The following week, on the May 1 episode of ECW, Burke announced a match between Thorn and Punk, which Thorn lost. After the match, Thorn quit the New Breed, as none of the other members interfered during the match to help him. That same night, Striker and Cor Von lost to the debuting tag team of The Major Brothers (Brian and Brett). Striker was pinned and as a result, Burke blamed Striker, berating him for the loss and creating tension between the two. The following week, Cor Von defeated Punk in a singles match following interference from Burke, and Burke defeated one-half of The Major Brothers, Brian. Punk gained revenge at the Judgment Day pay-per-view in late May however, when he defeated Burke in a singles match. On the next episode of ECW, Striker defeated Brett Major while Burke and Cor Von lost to the team of Van Dam and Punk by disqualification when Cor Von attacked Punk despite not being the legal man in the match. After this, Van Dam was moved into a feud with Randy Orton and Punk joined forces with Dreamer and The Sandman to replace Sabu, who had left WWE in mid-May. At the One Night Stand pay-per-view in June, Burke, Cor Von, and Striker lost to Punk, Dreamer, and The Sandman in a tables match.

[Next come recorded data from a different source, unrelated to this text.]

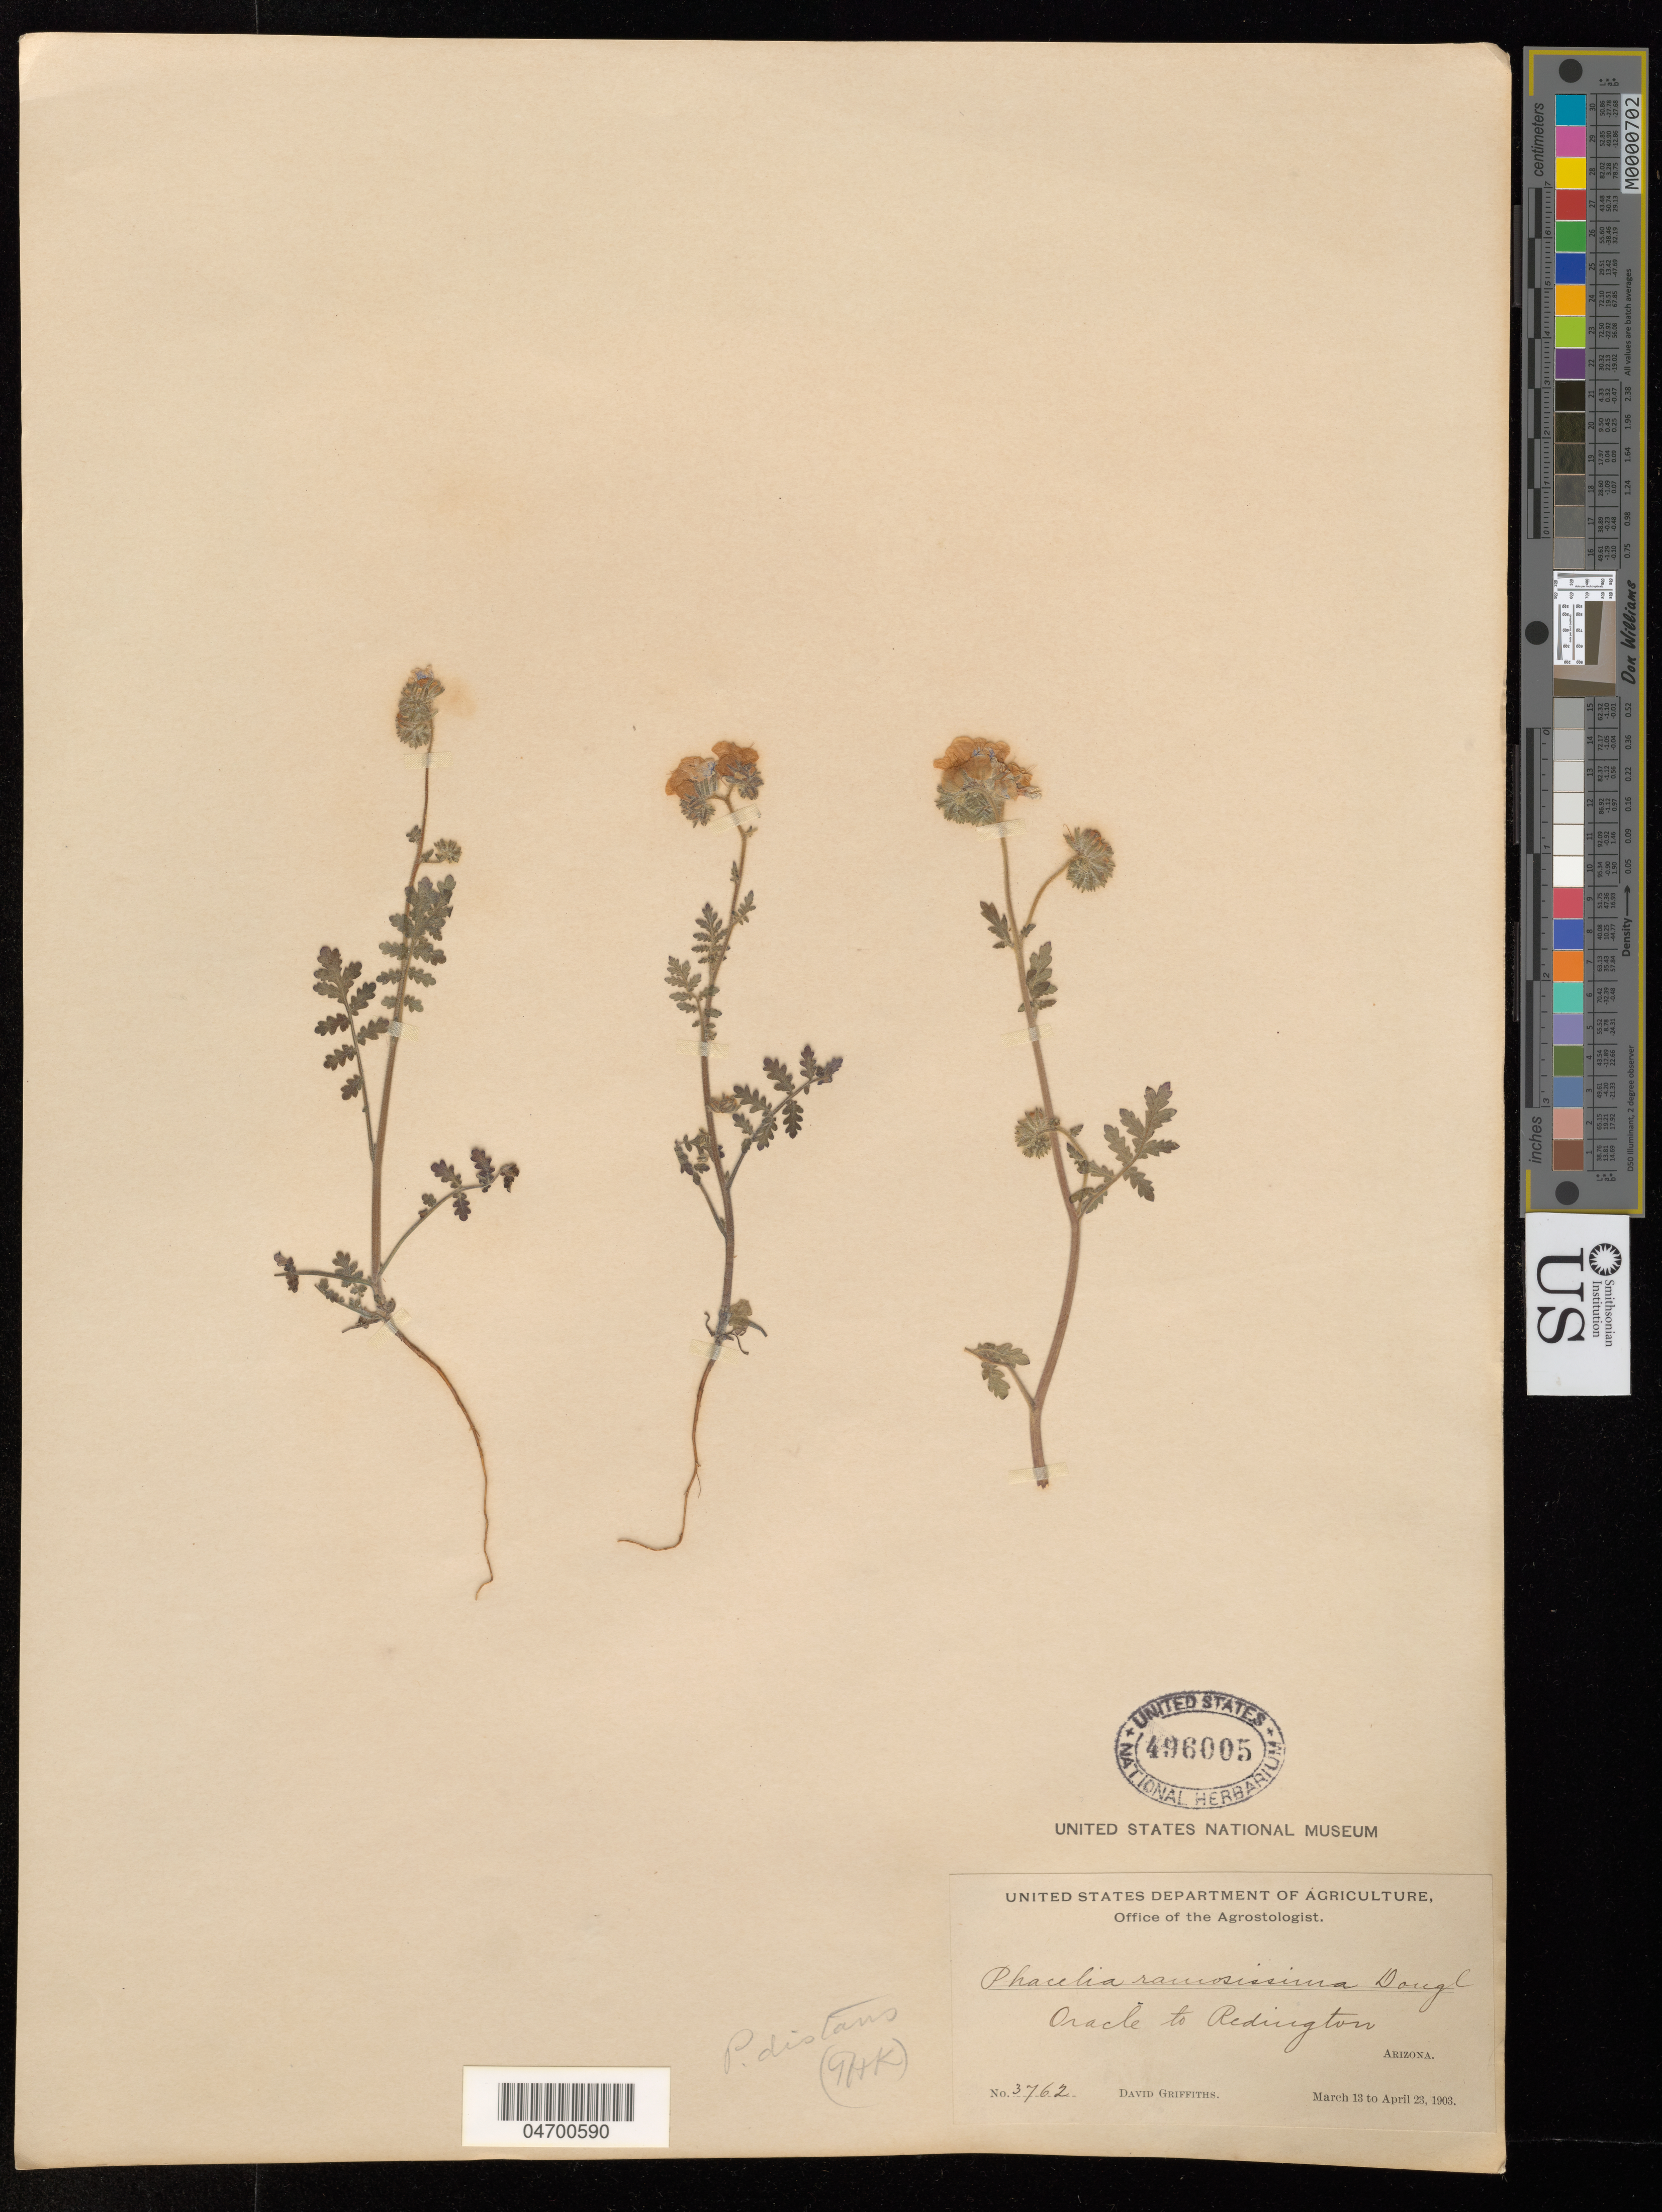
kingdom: Plantae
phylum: Tracheophyta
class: Magnoliopsida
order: Boraginales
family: Hydrophyllaceae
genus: Phacelia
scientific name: Phacelia ramosissima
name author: Douglas ex Lehm.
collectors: D. Griffiths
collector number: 3762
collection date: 1903-03-13/1903-04-23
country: United States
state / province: Arizona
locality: Oracle to Redington.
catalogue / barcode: US 496005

===Dissolution and aftermath===
In mid-2007, the New Breed was phased out as a group. Cor Von and Burke remained loosely aligned and teamed together on a few occasions until mid-June. After this, Cor Von took an extended leave of absence before being released from the company in September. Burke remained part of ECW and received a push in late June and July, challenging for the ECW World Championship on several occasions. Throughout the remainder of 2007 and most of 2008, he was rarely used in a prominent role and was released in November 2008.

Ariel was released from WWE on May 18, shortly after she and Thorn left the New Breed. Thorn remained on ECW for several months, but was sent to WWE's developmental territory in early 2008. He was eventually released from his contract in early 2009. Following his release, he criticized the storylines in which the stable was involved, especially the fact that the stable was used to push CM Punk, stating that it "could have been done differently". Fertig also felt that there was "so much more" that could have done with the stable, due to "eclectic" mix of people involved. Following the dissolution of the New Breed, Striker began managing wrestler Big Daddy V until 2008. He later transitioned into a commentator role in August 2008, and worked in a variety of roles, including as the host of WWE NXT and a backstage interviewer, until WWE opted not to renew his contract in June 2013. CM Punk won the ECW Championship in September 2007 and, after leaving the ECW brand in 2008, he went on to become a three-time original World Heavyweight Champion, as well as a two-time WWE Champion and a two-time World Heavyweight Champion. Punk then acrimonously left WWE in early 2014 due to injuries; but returned to professional wrestling for All Elite Wrestling in 2021 before making his return to the WWE in 2023.